Extracted page text data

↓↓↓

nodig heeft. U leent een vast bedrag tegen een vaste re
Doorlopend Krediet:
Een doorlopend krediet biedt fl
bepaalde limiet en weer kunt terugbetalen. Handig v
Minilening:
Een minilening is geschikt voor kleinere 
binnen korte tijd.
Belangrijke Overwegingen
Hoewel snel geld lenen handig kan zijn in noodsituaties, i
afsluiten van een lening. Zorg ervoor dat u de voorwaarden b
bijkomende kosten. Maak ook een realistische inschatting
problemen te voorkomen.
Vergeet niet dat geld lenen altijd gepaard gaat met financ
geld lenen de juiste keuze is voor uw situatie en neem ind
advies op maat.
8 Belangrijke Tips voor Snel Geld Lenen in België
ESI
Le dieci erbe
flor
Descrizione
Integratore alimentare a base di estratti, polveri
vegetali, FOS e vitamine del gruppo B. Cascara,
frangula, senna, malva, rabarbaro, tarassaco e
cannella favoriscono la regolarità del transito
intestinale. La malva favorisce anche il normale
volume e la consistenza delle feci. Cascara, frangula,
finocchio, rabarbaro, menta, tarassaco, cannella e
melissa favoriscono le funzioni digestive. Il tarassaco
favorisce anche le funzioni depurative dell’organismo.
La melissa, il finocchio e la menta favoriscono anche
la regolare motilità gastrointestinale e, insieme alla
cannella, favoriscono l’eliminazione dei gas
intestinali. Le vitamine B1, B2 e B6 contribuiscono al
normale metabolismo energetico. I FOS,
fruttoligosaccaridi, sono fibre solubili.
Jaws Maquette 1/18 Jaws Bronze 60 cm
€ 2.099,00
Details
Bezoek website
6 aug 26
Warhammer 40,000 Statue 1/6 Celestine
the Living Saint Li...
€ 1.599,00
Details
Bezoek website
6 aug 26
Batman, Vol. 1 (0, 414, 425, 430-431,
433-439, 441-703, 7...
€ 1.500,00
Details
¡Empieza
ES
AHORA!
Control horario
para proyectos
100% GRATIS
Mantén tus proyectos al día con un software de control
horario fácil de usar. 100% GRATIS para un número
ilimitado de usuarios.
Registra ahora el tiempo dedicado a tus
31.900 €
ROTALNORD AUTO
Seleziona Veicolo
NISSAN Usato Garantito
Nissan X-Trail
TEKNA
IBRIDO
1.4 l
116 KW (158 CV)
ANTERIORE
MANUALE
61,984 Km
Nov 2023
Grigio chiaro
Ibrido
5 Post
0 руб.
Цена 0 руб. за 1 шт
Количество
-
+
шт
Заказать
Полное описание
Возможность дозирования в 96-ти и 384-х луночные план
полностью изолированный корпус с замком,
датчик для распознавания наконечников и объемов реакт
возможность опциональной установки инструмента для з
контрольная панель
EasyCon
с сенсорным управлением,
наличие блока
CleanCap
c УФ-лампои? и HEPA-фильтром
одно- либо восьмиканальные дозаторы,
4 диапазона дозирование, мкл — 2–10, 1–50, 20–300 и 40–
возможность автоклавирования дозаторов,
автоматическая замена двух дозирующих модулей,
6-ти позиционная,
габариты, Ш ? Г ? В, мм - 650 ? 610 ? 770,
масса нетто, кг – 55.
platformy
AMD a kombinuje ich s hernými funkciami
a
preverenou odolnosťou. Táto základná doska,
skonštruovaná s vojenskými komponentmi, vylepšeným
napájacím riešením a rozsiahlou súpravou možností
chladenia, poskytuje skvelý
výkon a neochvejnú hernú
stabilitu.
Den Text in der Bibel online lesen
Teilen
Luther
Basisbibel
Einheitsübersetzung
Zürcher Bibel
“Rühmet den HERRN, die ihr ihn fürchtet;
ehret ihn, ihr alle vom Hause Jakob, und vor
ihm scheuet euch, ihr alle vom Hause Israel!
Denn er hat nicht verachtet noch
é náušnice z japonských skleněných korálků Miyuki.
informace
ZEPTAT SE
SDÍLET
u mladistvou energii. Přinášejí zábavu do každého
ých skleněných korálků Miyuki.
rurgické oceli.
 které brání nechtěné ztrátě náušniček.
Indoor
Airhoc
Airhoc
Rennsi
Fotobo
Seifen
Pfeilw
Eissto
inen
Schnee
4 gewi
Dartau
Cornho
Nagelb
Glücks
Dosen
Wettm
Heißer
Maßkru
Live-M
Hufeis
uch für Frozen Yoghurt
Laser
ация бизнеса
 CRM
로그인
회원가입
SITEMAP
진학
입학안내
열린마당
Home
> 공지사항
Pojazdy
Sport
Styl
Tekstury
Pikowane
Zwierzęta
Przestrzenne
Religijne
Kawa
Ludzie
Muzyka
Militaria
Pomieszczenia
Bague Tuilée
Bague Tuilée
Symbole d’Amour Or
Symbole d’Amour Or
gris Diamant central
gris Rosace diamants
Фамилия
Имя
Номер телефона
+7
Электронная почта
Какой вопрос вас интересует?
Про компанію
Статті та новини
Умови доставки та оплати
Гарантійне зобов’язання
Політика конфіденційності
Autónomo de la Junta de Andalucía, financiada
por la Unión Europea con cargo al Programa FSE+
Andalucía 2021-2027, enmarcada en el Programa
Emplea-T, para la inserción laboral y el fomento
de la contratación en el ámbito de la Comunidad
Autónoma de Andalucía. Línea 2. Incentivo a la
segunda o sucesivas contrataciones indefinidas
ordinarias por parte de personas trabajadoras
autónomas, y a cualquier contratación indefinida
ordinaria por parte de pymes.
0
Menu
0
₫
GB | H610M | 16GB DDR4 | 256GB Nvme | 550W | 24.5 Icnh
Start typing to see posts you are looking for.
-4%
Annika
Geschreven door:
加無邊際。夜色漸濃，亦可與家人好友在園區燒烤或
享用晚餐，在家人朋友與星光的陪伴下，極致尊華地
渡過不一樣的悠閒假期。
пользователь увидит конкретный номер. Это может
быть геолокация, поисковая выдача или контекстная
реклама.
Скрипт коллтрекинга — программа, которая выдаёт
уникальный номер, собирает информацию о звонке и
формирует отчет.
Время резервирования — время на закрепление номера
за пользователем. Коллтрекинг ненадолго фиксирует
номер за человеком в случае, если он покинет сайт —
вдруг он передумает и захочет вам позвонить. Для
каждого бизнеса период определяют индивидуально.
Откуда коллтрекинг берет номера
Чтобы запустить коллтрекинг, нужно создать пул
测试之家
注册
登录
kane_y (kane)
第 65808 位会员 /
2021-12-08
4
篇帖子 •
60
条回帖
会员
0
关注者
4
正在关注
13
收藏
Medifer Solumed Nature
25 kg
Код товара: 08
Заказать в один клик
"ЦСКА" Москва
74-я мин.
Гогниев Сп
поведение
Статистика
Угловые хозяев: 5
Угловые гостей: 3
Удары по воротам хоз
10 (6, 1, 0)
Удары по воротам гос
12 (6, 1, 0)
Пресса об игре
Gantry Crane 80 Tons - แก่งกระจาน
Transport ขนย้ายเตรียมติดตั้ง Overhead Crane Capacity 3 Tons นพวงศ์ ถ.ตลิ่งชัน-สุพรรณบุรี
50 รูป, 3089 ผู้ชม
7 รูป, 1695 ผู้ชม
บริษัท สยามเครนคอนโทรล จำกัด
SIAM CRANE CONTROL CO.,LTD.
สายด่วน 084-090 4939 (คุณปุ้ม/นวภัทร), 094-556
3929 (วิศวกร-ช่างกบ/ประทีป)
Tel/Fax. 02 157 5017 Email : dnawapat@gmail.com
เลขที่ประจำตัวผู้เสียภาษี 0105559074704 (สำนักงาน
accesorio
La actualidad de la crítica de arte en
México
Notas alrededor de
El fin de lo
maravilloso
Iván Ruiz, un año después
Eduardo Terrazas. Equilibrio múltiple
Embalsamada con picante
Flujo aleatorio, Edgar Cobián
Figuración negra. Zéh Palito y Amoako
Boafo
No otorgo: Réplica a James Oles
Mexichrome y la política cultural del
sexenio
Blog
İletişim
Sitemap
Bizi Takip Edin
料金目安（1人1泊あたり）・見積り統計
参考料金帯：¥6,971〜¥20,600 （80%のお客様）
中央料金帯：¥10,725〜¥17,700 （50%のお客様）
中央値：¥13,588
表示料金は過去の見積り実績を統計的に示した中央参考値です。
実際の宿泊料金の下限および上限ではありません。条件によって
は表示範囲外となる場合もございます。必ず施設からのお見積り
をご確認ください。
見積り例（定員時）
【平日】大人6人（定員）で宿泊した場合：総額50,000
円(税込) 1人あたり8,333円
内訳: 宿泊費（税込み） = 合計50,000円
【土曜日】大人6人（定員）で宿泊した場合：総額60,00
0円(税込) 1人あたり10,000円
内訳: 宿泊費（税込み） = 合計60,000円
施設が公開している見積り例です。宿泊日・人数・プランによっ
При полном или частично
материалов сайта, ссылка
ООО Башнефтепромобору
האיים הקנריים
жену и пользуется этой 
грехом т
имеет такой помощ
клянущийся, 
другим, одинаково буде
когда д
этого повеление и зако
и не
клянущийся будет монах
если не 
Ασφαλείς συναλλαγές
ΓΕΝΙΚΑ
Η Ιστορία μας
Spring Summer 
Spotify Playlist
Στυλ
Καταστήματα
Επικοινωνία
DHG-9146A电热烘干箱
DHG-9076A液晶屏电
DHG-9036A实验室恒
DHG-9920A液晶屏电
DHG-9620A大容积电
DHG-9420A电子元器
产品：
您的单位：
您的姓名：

↑↑↑

WHAT YOU HAVE TO DO -> Reproduce, character for character, only the lines of the preceding data that start at the line with "bepaalde limiet en" and end at the line with "finocchio, rabarbaro, menta, tarassaco, cannella", both included.

WRITTEN REPLY ->
bepaalde limiet en weer kunt terugbetalen. Handig v
Minilening:
Een minilening is geschikt voor kleinere 
binnen korte tijd.
Belangrijke Overwegingen
Hoewel snel geld lenen handig kan zijn in noodsituaties, i
afsluiten van een lening. Zorg ervoor dat u de voorwaarden b
bijkomende kosten. Maak ook een realistische inschatting
problemen te voorkomen.
Vergeet niet dat geld lenen altijd gepaard gaat met financ
geld lenen de juiste keuze is voor uw situatie en neem ind
advies op maat.
8 Belangrijke Tips voor Snel Geld Lenen in België
ESI
Le dieci erbe
flor
Descrizione
Integratore alimentare a base di estratti, polveri
vegetali, FOS e vitamine del gruppo B. Cascara,
frangula, senna, malva, rabarbaro, tarassaco e
cannella favoriscono la regolarità del transito
intestinale. La malva favorisce anche il normale
volume e la consistenza delle feci. Cascara, frangula,
finocchio, rabarbaro, menta, tarassaco, cannella e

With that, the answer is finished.